A recent report from the Brookings Institution shows that across the U.S. the geography of innovation is shifting dramatically, especially in larger cities. What is emerging are so-called innovation districts, geographic areas where companies, research institutions, start-ups and business incubators are located in close proximity.

“If we thought about where innovation was created 20 years ago, you would get in a car in the middle of downtown, you’d drive 30 minutes to a research park and there you would find corporations with isolated campuses, basically doing their inventions in secret,” said Bruce Katz, vice president at the Brookings Institution.

Moving away from that closed innovation model, many corporations today are locating near anchor institutions were talent is located and ideas are being generated.

“So why is Google in Pittsburgh? They want to be near Carnegie Mellon,” Katz said. “So the geography of innovation is shifting really from research parks to these innovation districts that are congregating around advanced research institutions.”
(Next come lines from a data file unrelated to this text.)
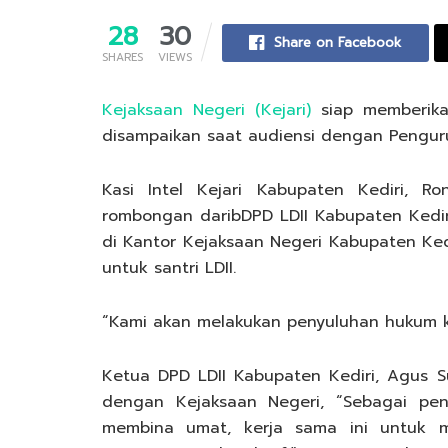
28
30
Share on Facebook
SHARES
VIEWS
Kejaksaan Negeri (Kejari)
siap memberikan
disampaikan saat audiensi dengan Pengu
Kasi Intel Kejari Kabupaten Kediri, R
rombongan daribDPD LDII Kabupaten Kediri
di Kantor Kejaksaan Negeri Kabupaten K
untuk santri LDII.
“Kami akan melakukan penyuluhan hukum ke
Ketua DPD LDII Kabupaten Kediri, Agus S
dengan Kejaksaan Negeri, “Sebagai pe
membina umat, kerja sama ini untuk 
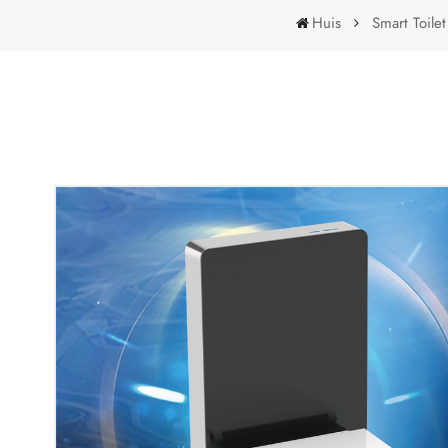
Huis
Smart Toilet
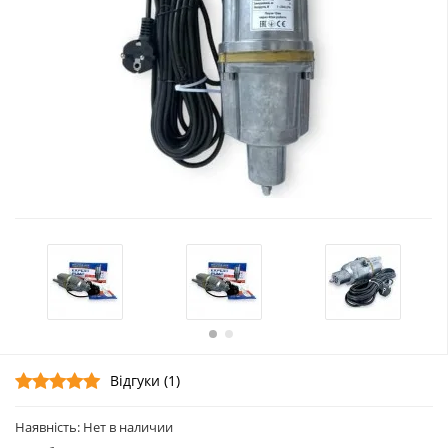
Відгуки (1)
Наявність: Нет в наличии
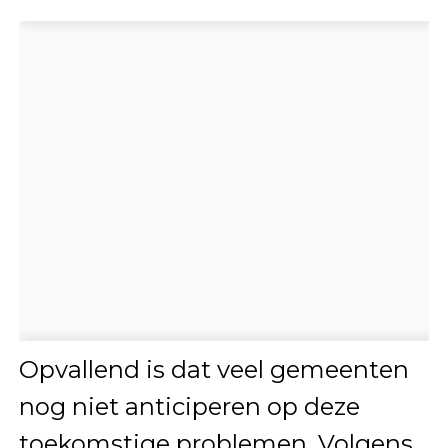
Opvallend is dat veel gemeenten
nog niet anticiperen op deze
toekomstige problemen. Volgens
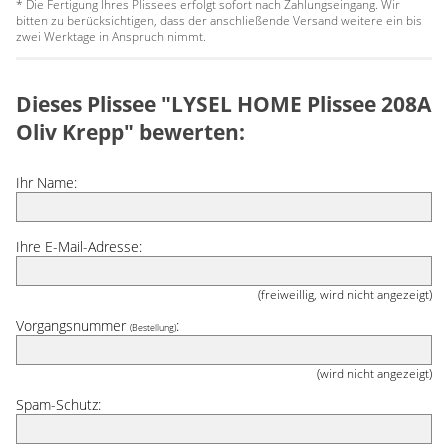
* Die Fertigung Ihres Plissees erfolgt sofort nach Zahlungseingang. Wir
bitten zu berücksichtigen, dass der anschließende Versand weitere ein bis
zwei Werktage in Anspruch nimmt.
Dieses Plissee "LYSEL HOME Plissee 208A
Oliv Krepp" bewerten:
Ihr Name:
Ihre E-Mail-Adresse:
(freiweillig, wird nicht angezeigt)
Vorgangsnummer
:
(Bestellung)
(wird nicht angezeigt)
Spam-Schutz:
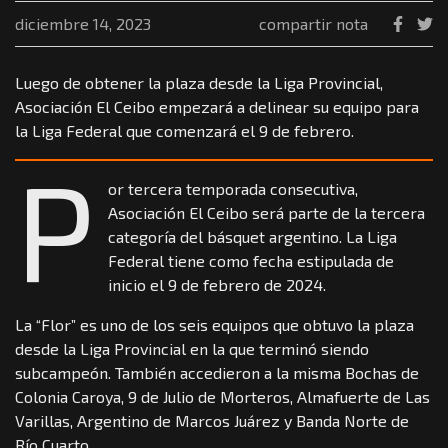
diciembre 14, 2023
compartir nota
Luego de obtener la plaza desde la Liga Provincial,
Asociación El Ceibo empezará a delinear su equipo para
la Liga Federal que comenzará el 9 de febrero.
P
or tercera temporada consecutiva,
Asociación El Ceibo será parte de la tercera
categoría del básquet argentino. La Liga
Federal tiene como fecha estipulada de
inicio el 9 de febrero de 2024.
La “Flor” es uno de los seis equipos que obtuvo la plaza
desde la Liga Provincial en la que terminó siendo
subcampeón. También accedieron a la misma Bochas de
Colonia Caroya, 9 de Julio de Morteros, Almafuerte de Las
Varillas, Argentino de Marcos Juárez y Banda Norte de
Río Cuarto.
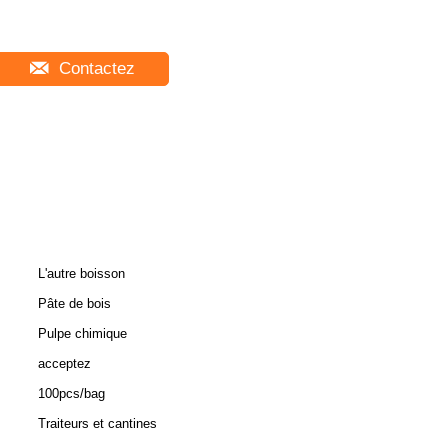
Contactez
L'autre boisson
Pâte de bois
Pulpe chimique
acceptez
100pcs/bag
Traiteurs et cantines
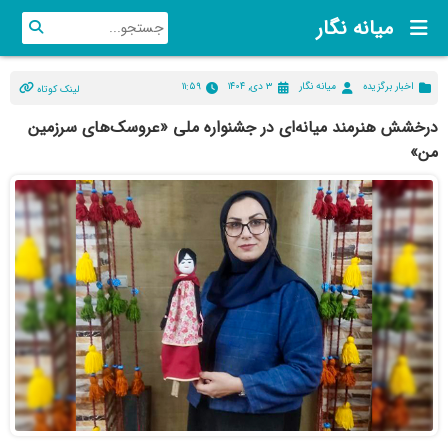
میانه نگار
اخبار برگزیده
میانه نگار
۳ دی, ۱۴۰۴
۱۱:۵۹
لینک کوتاه
درخشش هنرمند میانه‌ای در جشنواره ملی «عروسک‌های سرزمین
من»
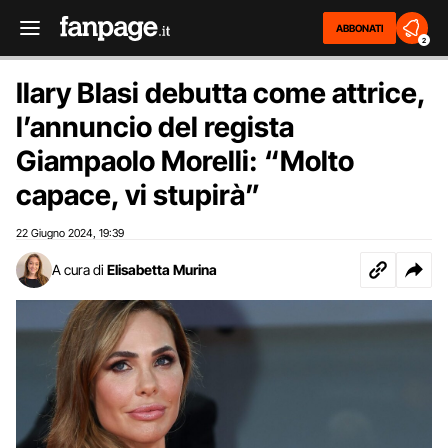
ABBONATI
2
Ilary Blasi debutta come attrice,
l’annuncio del regista
Giampaolo Morelli: “Molto
capace, vi stupirà”
22 Giugno 2024
19:39
,
A cura di
Elisabetta Murina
The innovation districts are often physically compact, transit-accessible, and offer housing, office and retail. Katz points to Bakery Square as one such area. But while the area immediately surrounding Bakery Square is seeing revitalization, blocks away neighborhoods are still struggling. Katz said that will change as innovation districts grow, and added that such growth will have to come locally, not from the federal government.

“A lot of this is going to have to happen at the city level and at the state level,” said Katz. “The more jobs you have within your city, both the innovative jobs and all the jobs that support the innovative sector, the more people you’re going to have earning income, earning wages, the more tax revenue you’re going to have for regeneration and revitalization.”

How cities capitalize on innovation districts is unique to each municipality. Katz said not every place has assets such as UPMC and Carnegie Mellon University, so the innovation ecosystem of each place must be a factor. That is an entire system in place versus what Katz referred to as the “American myth” of one smart person inventing in a garage.

“Actually the way most regional economies work is the interaction between advanced universities, talented workers, large companies, entrepreneurs, investment capital, that’s your ecosystem, combined with a risk-taking culture,” said Katz.

Katz said Pittsburgh can look to other model cities as it develops innovation districts including Cambridge, St. Louis, Philadelphia, Copenhagen and Stockholm. The full report can be found online.